Encoding emits a generator of hunks. So you can efficiently stream
encoded data elsewhere.

It also implements support for emitting indefinite length bytestrings,
arrays, and maps.

On the decoding side, we only implement support for decoding an
indefinite length bytestring from a file object. It will emit a
generator of raw chunks from the source.

I didn't want to reinvent so many wheels. But profiling the wire
protocol revealed that the overhead of constructing io.BytesIO()
instances to temporarily hold results has a non-trivial overhead.
We're talking >15% of execution time for operations like
"transfer the fulltexts of all files in a revision." So I can
justify this effort.

Fortunately, CBOR is a relatively straightforward format. And we have
a reference implementation in the repo we can test against.

Diff Detail

Repository
rHG Mercurial
Lint
Automatic diff as part of commit; lint not applicable.
Unit
Automatic diff as part of commit; unit tests not applicable.

Event Timeline

indygreg created this revision.Apr 13 2018, 2:26 AM
yuja added a subscriber: yuja.Apr 13 2018, 8:34 AM
yuja added inline comments.
mercurial/utils/cborutil.py
74

I don't think yielding encoder.encode would make much sense
because an array item can also be a nested indefinite array, in
which case, we can't use writeitem().

indygreg added inline comments.Apr 13 2018, 4:00 PM
mercurial/utils/cborutil.py
74

Indeed.

Proper support for nesting will likely require a whole new high-level encoder API. Because state of the nesting needs to be tracked somewhere.

FWIW, the more I'm looking at the CBOR code, the more I'm thinking we will end up having to reinvent the full wheel. Not-yet-submitted commits to add wire protocol commands to do CBOR things are spending a *ton* of time in cbor2. The reason appears to be primarily driven by cbor2's insistence on using write(). There are a few places where we need to emit a generator of chunks. And the overhead from instantiating io.BytesIO instances to handle the write() from cbor2 only to call getvalue() to retrieve the data is non-trivial.

The next version of this may just invent a whole new CBOR encoder with only limited support for types. Or at least I'll change the API so a streaming array doesn't require an encoder be passed in.

indygreg edited the summary of this revision. (Show Details)Apr 13 2018, 5:31 PM
indygreg retitled this revision from cborutil: implement support for indefinite length CBOR types to cborutil: implement support for streaming encoding, bytestring decoding.
indygreg updated this revision to Diff 8152.

I ended up implementing my own CBOR encoder for a starting subset of types. Profiling the wire protocol server inspired me to do this.

I have a future wire protocol command that emits the fulltext data of every file in a revision. It was taking ~45s CPU to run. After plugging in the new generator based CBOR encoder, that drops to ~31s. All pure Python still too.
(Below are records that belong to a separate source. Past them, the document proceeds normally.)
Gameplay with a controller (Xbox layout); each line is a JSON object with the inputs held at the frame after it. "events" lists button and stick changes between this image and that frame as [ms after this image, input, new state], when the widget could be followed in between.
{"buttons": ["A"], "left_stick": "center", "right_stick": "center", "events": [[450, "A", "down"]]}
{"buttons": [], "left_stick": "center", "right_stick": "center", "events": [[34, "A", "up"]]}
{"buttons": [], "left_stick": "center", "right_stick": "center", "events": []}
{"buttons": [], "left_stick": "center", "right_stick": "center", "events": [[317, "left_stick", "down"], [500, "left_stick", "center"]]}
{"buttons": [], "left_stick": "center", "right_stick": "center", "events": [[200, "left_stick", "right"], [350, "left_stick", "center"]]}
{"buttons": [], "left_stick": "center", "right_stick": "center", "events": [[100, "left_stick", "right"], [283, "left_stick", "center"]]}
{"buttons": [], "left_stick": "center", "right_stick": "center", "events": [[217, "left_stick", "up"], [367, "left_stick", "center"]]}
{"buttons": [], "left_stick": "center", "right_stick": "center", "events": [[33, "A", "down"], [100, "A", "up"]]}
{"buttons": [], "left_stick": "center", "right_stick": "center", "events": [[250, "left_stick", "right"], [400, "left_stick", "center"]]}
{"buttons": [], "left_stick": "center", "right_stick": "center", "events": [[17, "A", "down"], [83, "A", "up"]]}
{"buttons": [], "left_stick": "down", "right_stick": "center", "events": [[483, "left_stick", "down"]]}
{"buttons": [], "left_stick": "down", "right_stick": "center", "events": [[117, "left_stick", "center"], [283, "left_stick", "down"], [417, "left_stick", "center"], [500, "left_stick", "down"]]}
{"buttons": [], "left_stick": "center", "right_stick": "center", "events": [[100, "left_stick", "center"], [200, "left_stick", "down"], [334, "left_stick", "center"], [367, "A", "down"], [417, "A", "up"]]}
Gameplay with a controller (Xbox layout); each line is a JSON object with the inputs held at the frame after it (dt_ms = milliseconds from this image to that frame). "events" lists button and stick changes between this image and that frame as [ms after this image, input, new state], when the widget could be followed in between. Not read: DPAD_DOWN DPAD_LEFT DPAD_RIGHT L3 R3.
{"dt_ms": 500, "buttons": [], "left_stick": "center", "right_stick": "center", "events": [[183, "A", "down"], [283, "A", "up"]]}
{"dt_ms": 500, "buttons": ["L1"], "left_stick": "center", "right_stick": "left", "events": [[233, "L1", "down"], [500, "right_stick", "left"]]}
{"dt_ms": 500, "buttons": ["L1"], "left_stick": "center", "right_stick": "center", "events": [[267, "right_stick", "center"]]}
indygreg planned changes to this revision.Apr 13 2018, 8:13 PM

I'll probably give this one a little bit more love before I ask for review. We need to at least implement support encoding floats in order to support -Tcbor.

yuja added a comment.Apr 13 2018, 11:18 PM

FWIW, the more I'm looking at the CBOR code, the more I'm thinking
we will end up having to reinvent the full wheel.

Sounds reasonable to me.

We need to at least implement support encoding floats in order to
support -Tcbor.

If it's just for date tuple, I have a patch to get rid of floating-point timestamps
as our timestamps should be effectively ints.

In D3303#53422, @yuja wrote:

If it's just for date tuple, I have a patch to get rid of floating-point timestamps
as our timestamps should be effectively ints.

I believe that's the only place we use floats. Or at least the only place I saw it in test failures.

indygreg updated this revision to Diff 8301.Apr 14 2018, 8:21 PM
yuja added a comment.Apr 16 2018, 9:06 AM

Queued, thanks.

mercurial/utils/cborutil.py
207

Nit: We might have to support subtypes such as util.sortdict.

This revision was automatically updated to reflect the committed changes.